Voila, ajoutez a tout cela qu’entre deux, j’ai suis retournee a Kathmandu pour faire les demarches necessaires a mon depart en Inde (que je rejoindrai mi-aout), que celles-ci se sont eternisees a cause d’un probleme informatique, que la fievre me faisait totalement delirer la nuit, que j’ai ete la proie des moustiques qui se sont acharnes sur moi pendant trois jours et vous comprendrez pourquoi, au debut de cet article, j’ai parle de decouragement… Mais meme dans les moments les plus difficiles les rencontres insolites etaient au rendez-vous. En temoigne Jan, un hollandais que j’ai rencontre alors que j’etais affale devant un lassi dans le petit cafe de la Pilgrim House, l’equivalent de la Fnac de Kathmandu. En fait, c’est lui qui est venu me voir. Il m’a tendu un livre de proverbes en anglais, m’a assure que ca me rendrait le sourire et est reparti s’asseoir. J’avoue que sur le moment je me suis demande si ce n’etait pas la fievre qui me donnait des hallucinations. Et puis je me suis levee, je l’ai rejoint et je lui ai demande de me le dedicacer. Ben oui, comme une star. Et je pense meme que la signature d’une vraie star ne m’aurait pas fait davantage plaisir…

Depuis, je suis de retour a Pokhara. Apres cette semaine plutot eprouvante, j’ai choisi de faire le trajet dans un bus deluxe. Certes, le trajet coute une dizaine d’euros (soit le double du prix paye avec une compagnie locale) mais mon cher Routard assurait que le confort etait presque similaire a celui de nos bus francais. Hmmm, tentant ! Alors le matin de mon depart, je me rejouissais de retraverser tous ces paysages magnifiques sans etre en plus secouee comme dans un shaker.
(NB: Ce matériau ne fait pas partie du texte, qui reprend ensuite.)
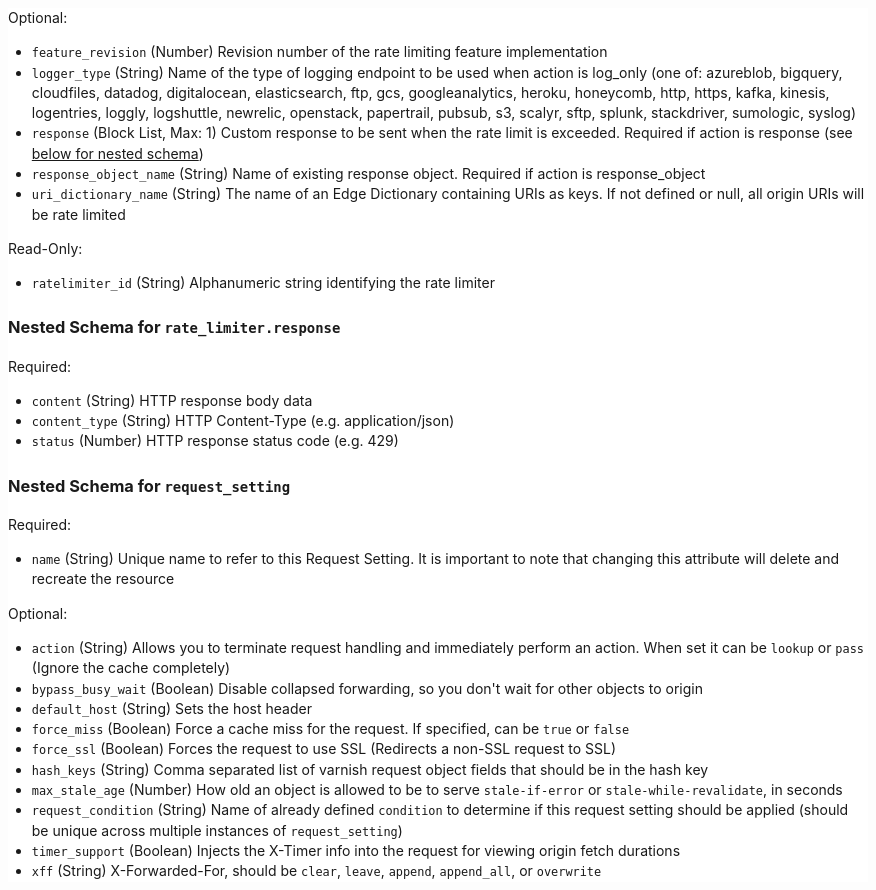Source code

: Optional:

- `feature_revision` (Number) Revision number of the rate limiting feature implementation
- `logger_type` (String) Name of the type of logging endpoint to be used when action is log_only (one of: azureblob, bigquery, cloudfiles, datadog, digitalocean, elasticsearch, ftp, gcs, googleanalytics, heroku, honeycomb, http, https, kafka, kinesis, logentries, loggly, logshuttle, newrelic, openstack, papertrail, pubsub, s3, scalyr, sftp, splunk, stackdriver, sumologic, syslog)
- `response` (Block List, Max: 1) Custom response to be sent when the rate limit is exceeded. Required if action is response (see [below for nested schema](#nestedblock--rate_limiter--response))
- `response_object_name` (String) Name of existing response object. Required if action is response_object
- `uri_dictionary_name` (String) The name of an Edge Dictionary containing URIs as keys. If not defined or null, all origin URIs will be rate limited

Read-Only:

- `ratelimiter_id` (String) Alphanumeric string identifying the rate limiter

<a id="nestedblock--rate_limiter--response"></a>
### Nested Schema for `rate_limiter.response`

Required:

- `content` (String) HTTP response body data
- `content_type` (String) HTTP Content-Type (e.g. application/json)
- `status` (Number) HTTP response status code (e.g. 429)



<a id="nestedblock--request_setting"></a>
### Nested Schema for `request_setting`

Required:

- `name` (String) Unique name to refer to this Request Setting. It is important to note that changing this attribute will delete and recreate the resource

Optional:

- `action` (String) Allows you to terminate request handling and immediately perform an action. When set it can be `lookup` or `pass` (Ignore the cache completely)
- `bypass_busy_wait` (Boolean) Disable collapsed forwarding, so you don't wait for other objects to origin
- `default_host` (String) Sets the host header
- `force_miss` (Boolean) Force a cache miss for the request. If specified, can be `true` or `false`
- `force_ssl` (Boolean) Forces the request to use SSL (Redirects a non-SSL request to SSL)
- `hash_keys` (String) Comma separated list of varnish request object fields that should be in the hash key
- `max_stale_age` (Number) How old an object is allowed to be to serve `stale-if-error` or `stale-while-revalidate`, in seconds
- `request_condition` (String) Name of already defined `condition` to determine if this request setting should be applied (should be unique across multiple instances of `request_setting`)
- `timer_support` (Boolean) Injects the X-Timer info into the request for viewing origin fetch durations
- `xff` (String) X-Forwarded-For, should be `clear`, `leave`, `append`, `append_all`, or `overwrite`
Mais ironie du sort : alors que les trajets que j’avais effectues avec les compagnies locales s’etaient deroules sans encombres, cette fois, un des pneus du super bus deluxe avec air conditionne-dejeuner inclus-et- bouteille d’eau offerte a… creve !
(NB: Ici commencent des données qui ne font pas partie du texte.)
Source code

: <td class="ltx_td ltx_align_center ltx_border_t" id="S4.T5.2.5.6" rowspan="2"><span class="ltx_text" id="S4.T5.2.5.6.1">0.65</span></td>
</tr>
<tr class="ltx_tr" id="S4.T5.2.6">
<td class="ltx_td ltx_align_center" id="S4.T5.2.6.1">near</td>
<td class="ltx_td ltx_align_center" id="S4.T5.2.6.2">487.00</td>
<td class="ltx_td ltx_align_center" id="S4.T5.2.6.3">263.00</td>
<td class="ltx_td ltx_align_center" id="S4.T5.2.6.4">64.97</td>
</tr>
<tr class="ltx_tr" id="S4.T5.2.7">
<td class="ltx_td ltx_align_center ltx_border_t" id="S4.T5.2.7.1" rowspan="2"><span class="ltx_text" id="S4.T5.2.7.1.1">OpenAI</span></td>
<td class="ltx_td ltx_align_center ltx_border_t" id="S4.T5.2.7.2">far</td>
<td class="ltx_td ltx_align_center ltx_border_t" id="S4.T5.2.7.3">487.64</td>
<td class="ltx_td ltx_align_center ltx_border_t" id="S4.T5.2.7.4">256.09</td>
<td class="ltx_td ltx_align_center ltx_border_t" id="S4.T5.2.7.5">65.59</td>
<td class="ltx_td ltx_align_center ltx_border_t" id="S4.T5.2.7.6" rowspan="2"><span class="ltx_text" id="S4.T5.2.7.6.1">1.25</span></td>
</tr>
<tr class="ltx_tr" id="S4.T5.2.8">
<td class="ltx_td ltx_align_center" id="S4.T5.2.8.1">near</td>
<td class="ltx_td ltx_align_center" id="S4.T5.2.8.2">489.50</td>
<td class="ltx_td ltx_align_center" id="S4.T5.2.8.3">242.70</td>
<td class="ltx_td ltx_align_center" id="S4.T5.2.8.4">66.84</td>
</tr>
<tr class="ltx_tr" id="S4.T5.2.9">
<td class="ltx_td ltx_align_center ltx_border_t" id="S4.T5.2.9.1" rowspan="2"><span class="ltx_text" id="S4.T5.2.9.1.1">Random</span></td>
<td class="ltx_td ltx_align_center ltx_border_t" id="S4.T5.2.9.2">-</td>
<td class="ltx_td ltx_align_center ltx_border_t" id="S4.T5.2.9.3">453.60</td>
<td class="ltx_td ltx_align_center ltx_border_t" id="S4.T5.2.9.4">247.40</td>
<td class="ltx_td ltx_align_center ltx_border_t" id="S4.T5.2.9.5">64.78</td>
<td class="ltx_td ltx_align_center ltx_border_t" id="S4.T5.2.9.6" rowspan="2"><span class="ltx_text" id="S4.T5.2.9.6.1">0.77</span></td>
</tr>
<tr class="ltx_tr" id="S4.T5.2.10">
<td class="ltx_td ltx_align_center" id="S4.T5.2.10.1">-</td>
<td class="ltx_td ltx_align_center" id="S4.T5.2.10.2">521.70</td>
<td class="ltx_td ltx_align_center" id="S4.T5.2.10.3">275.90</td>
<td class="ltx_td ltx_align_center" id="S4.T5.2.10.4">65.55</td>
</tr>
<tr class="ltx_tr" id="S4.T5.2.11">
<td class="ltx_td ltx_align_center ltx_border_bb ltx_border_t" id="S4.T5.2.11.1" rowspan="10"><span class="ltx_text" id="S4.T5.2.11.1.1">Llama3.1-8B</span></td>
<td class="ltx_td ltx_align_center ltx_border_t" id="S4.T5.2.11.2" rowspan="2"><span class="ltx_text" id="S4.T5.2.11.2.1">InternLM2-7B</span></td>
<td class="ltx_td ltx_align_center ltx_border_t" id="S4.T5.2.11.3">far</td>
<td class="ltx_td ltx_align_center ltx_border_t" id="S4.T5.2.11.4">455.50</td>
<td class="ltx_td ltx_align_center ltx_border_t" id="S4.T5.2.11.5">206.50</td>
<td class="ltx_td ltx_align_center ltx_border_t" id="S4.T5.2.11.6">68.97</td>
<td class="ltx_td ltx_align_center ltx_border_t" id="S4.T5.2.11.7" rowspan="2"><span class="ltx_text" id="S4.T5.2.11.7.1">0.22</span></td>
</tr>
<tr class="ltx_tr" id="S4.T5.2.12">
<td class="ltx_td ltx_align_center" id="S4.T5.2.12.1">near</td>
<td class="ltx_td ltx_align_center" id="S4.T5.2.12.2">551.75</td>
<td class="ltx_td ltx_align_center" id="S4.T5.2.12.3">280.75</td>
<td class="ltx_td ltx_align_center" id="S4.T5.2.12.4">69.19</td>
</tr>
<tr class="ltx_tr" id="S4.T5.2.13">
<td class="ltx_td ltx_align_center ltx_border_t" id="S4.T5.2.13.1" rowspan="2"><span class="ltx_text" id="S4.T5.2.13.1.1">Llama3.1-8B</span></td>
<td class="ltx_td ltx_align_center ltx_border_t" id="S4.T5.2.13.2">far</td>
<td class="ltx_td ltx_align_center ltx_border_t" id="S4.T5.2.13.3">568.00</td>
Moi qui cherchais l’aventure, je crois que je l’ai trouvee !

05/08/2008

6 Réponses pour “Les aleas de la mousson.”

  1. Redigé par Parents de Raphaël:

    Bravo pour ton spectacle de mime dans la pharmacie,
    dommage qu’il n’y ai pas eu de camescope.
    Prends bien soin de ta santé afin de profiter de la suite.
    A+

  2. Redigé par TDC en chef:

    courage!!! On sait tous que tu es une batante et que ce n’est pas un (para)pharmacien uniluinguiste ou encore un mauvais virus qui vont t’arrêter!! bisous!!
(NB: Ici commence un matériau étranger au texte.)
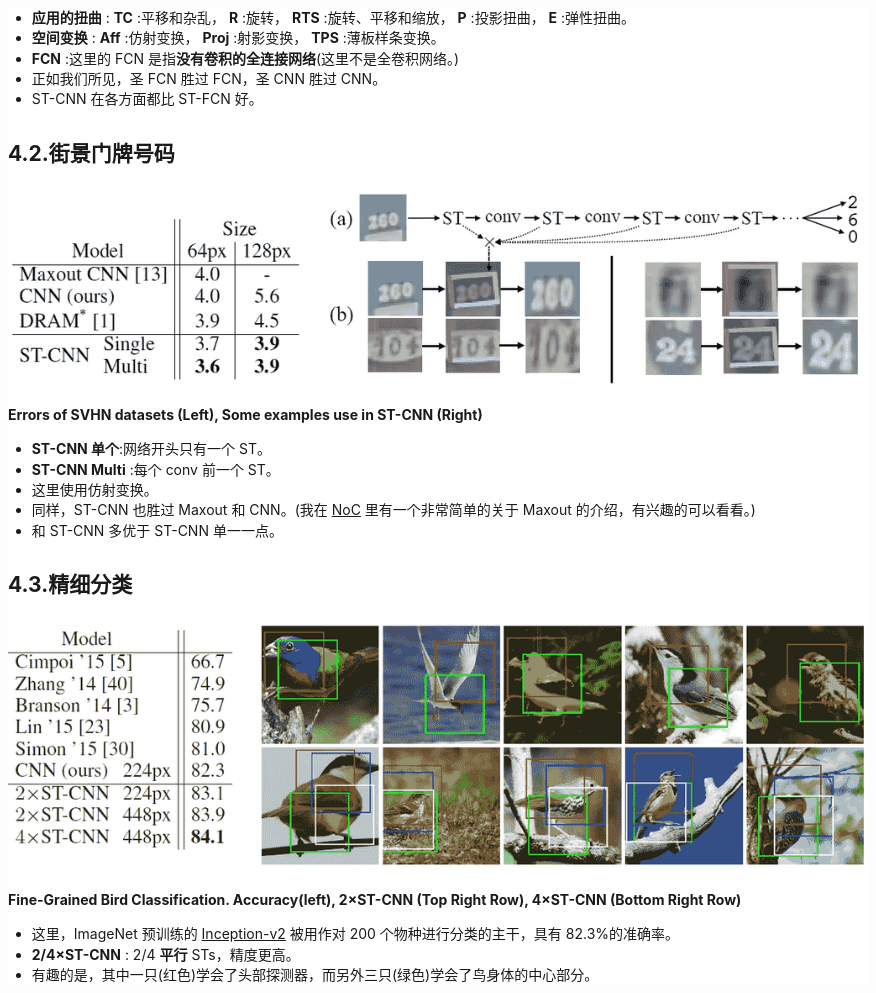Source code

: *   **应用的扭曲** : **TC** :平移和杂乱， **R** :旋转， **RTS** :旋转、平移和缩放， **P** :投影扭曲， **E** :弹性扭曲。
*   **空间变换** : **Aff** :仿射变换， **Proj** :射影变换， **TPS** :薄板样条变换。
*   **FCN** :这里的 FCN 是指**没有卷积的全连接网络**(这里不是全卷积网络。)
*   正如我们所见，圣 FCN 胜过 FCN，圣 CNN 胜过 CNN。
*   ST-CNN 在各方面都比 ST-FCN 好。

## 4.2.街景门牌号码

![](img/7a621a80dcee6aa2b68c62f36d7e52f1.png)

**Errors of SVHN datasets (Left), Some examples use in ST-CNN (Right)**

*   **ST-CNN 单个**:网络开头只有一个 ST。
*   **ST-CNN Multi** :每个 conv 前一个 ST。
*   这里使用仿射变换。
*   同样，ST-CNN 也胜过 Maxout 和 CNN。(我在 [NoC](https://medium.com/datadriveninvestor/review-noc-winner-in-2015-coco-ilsvrc-detection-object-detection-d5cc84e372a) 里有一个非常简单的关于 Maxout 的介绍，有兴趣的可以看看。)
*   和 ST-CNN 多优于 ST-CNN 单一一点。

## 4.3.精细分类

![](img/17155a90212cff446db00205ea6bbf2b.png)

**Fine-Grained Bird Classification. Accuracy(left), 2×ST-CNN (Top Right Row), 4×ST-CNN (Bottom Right Row)**

*   这里，ImageNet 预训练的 [Inception-v2](https://medium.com/@sh.tsang/review-batch-normalization-inception-v2-bn-inception-the-2nd-to-surpass-human-level-18e2d0f56651) 被用作对 200 个物种进行分类的主干，具有 82.3%的准确率。
*   **2/4×ST-CNN** : 2/4 **平行** STs，精度更高。
*   有趣的是，其中一只(红色)学会了头部探测器，而另外三只(绿色)学会了鸟身体的中心部分。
  3. Redigé par TDC en chef:

    BAT”T”ANTE !

  4. Redigé par maman:

    Bonjour ma chèrie.Ainsi tu as souffert du RMAN et tu as regretté le temps ou petite outres les remèdes de ton Papa tu venais chercher calins et chansons que je te fredonnais doucement!!!!!!!!Quand j’ai su que tu ètais malade, j’ai eu envie de te rejoindre.Mais ce n’etait pas dans le contrat et en plus tu t’es vraiment bien dèbrouillee toute seule.BRAVO!!!!!!De plus tu n’as pas perdu ton humour lègendaire et après quelque inquiètude, j’ai bien ri.Ton imagination n’a pas de limite et j’ai bcp apprèciè le coup de massue!!!!!J’espère qu’à prèsent tu vas profiter pleinement de ton voyage.Dis donc la photo de l’officine fait rèver!On imagine assez mal qu’ils vendent des mèdicaments et je vois d’ici ton numèro de mime;cela a du ètre bien rigolo!Ma puce,je vais à prèsent te quitter avec mille bisous .JE T’AIME!!!!!

  5. Redigé par coco babi:

    BIEN CONTENTE QUE TU AILLE MIEUX. C EST LA QUE L ON VOITQUE LES CALINS NOUS MANQUE
    ET QUE L ON APPRECIE PAS TOUJOURS
    TU A L AIR D AVOIR AIME TON VOYAGE BONNE CHANCE POUR L INDE
    GROS BISOUS ET A BIENTOT DE TE REVOIR
    BABI

  6. Redigé par raf:

    Mince, j’espère que tu vas mieux.
    Tes articles sont toujours aussi cool… et je suis fier d’avoir mon nom dans deux d’entre eux. ;-) Et je te rassure, ‘répondre fébrilement’ n’est pas tout à fait le mot. Je commence à croire que j’ai eu de la chance que tu sois malade en fait.
    Je te souhaite bon courage pour la suite, et pout l’Inde.